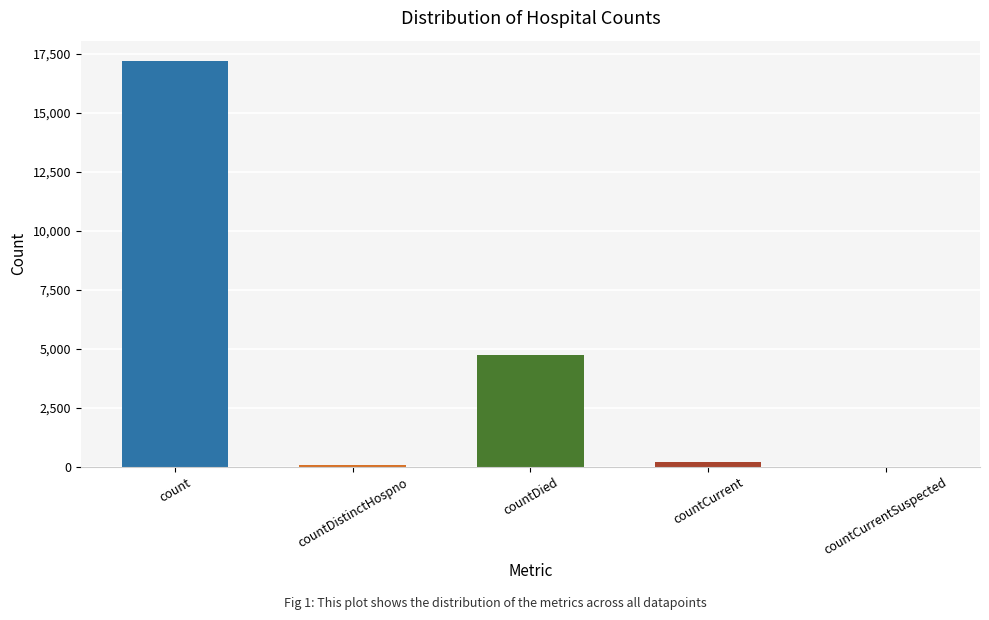

Which category has the highest value across all series?

count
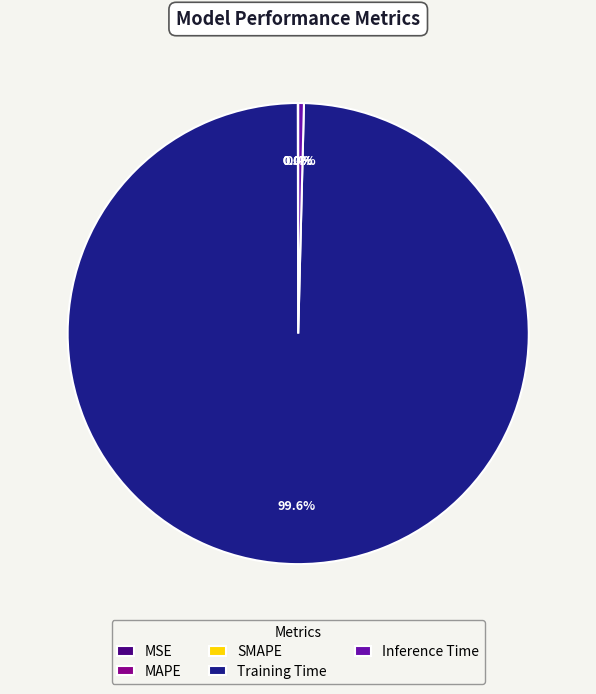

To the nearest percent, what is the average slice percentage?

20%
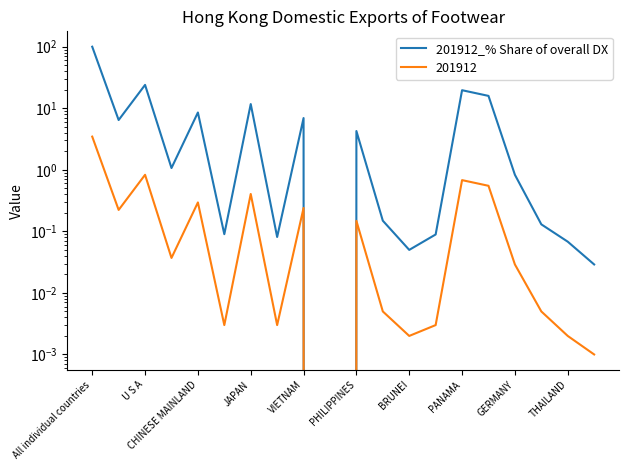

What is the difference between the maximum and minimum values?

100.0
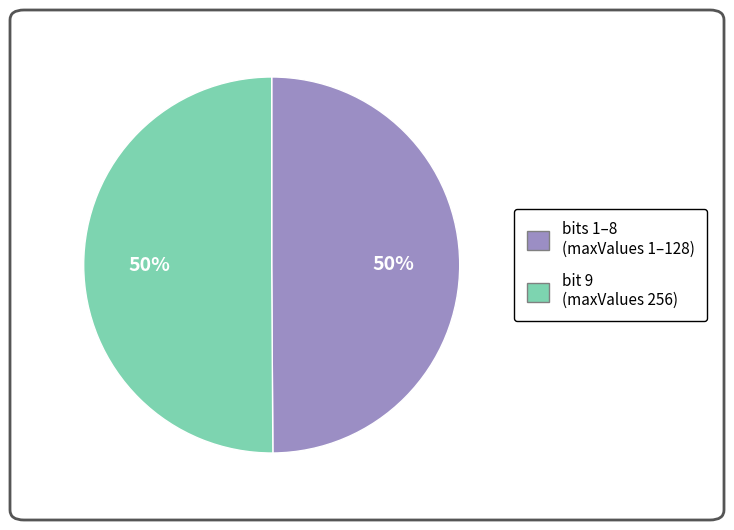

To the nearest percent, what percentage of the pie is bit 9 (maxValues 256)?

50%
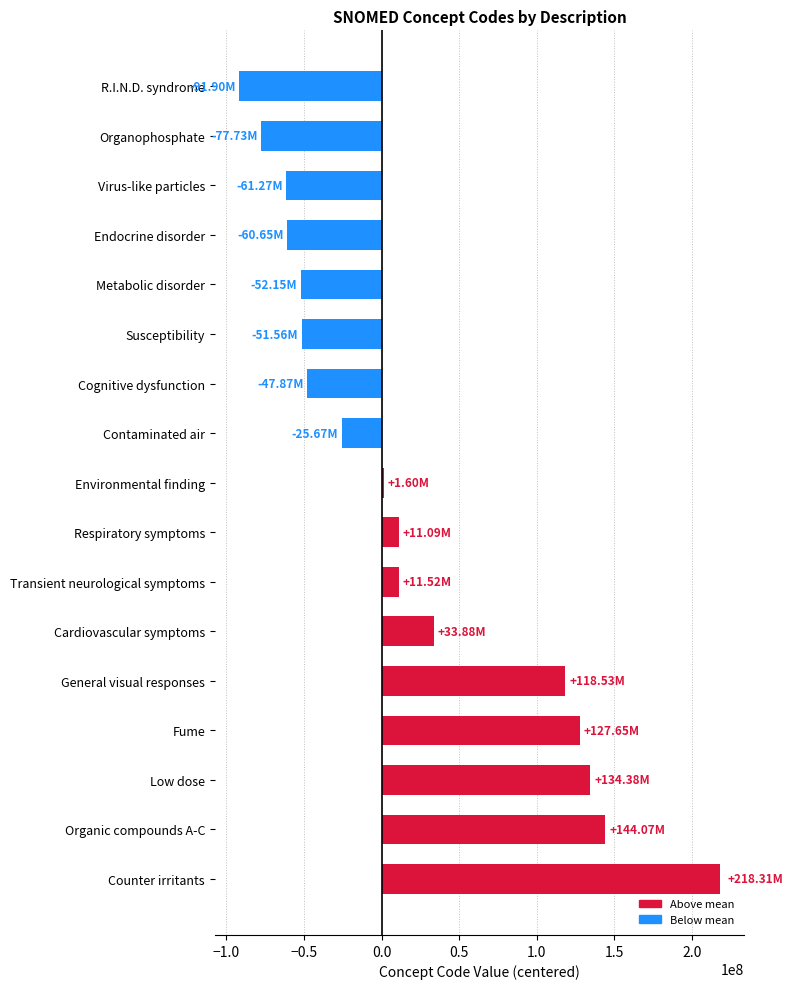

At which category does the chart reach its minimum across all series?

R.I.N.D. syndrome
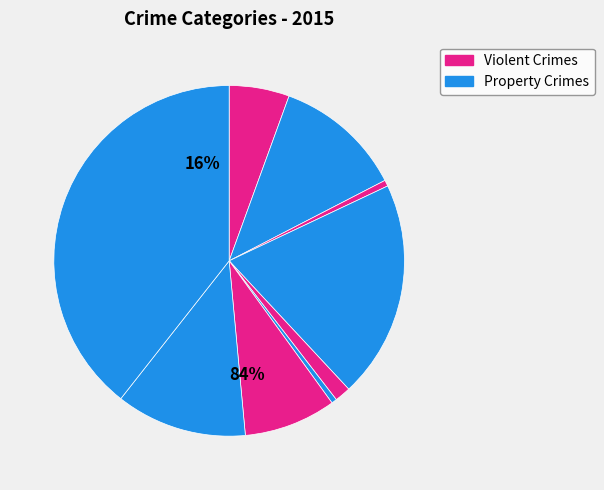

Is there any slice that represents more than half of the pie?

No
══════
Lay out the items above as a Markdown table with columns No. and Text, one numbered row per non-blank line. Leave the pictures out.

| No. | Text |
|---|---|
| 1 | Which category has the highest value across all series? |
| 2 | count |
| 3 | To the nearest percent, what is the average slice percentage? |
| 4 | 20% |
| 5 | What is the difference between the maximum and minimum values? |
| 6 | 100.0 |
| 7 | To the nearest percent, what percentage of the pie is bit 9 (maxValues 256)? |
| 8 | 50% |
| 9 | At which category does the chart reach its minimum across all series? |
| 10 | R.I.N.D. syndrome |
| 11 | Is there any slice that represents more than half of the pie? |
| 12 | No |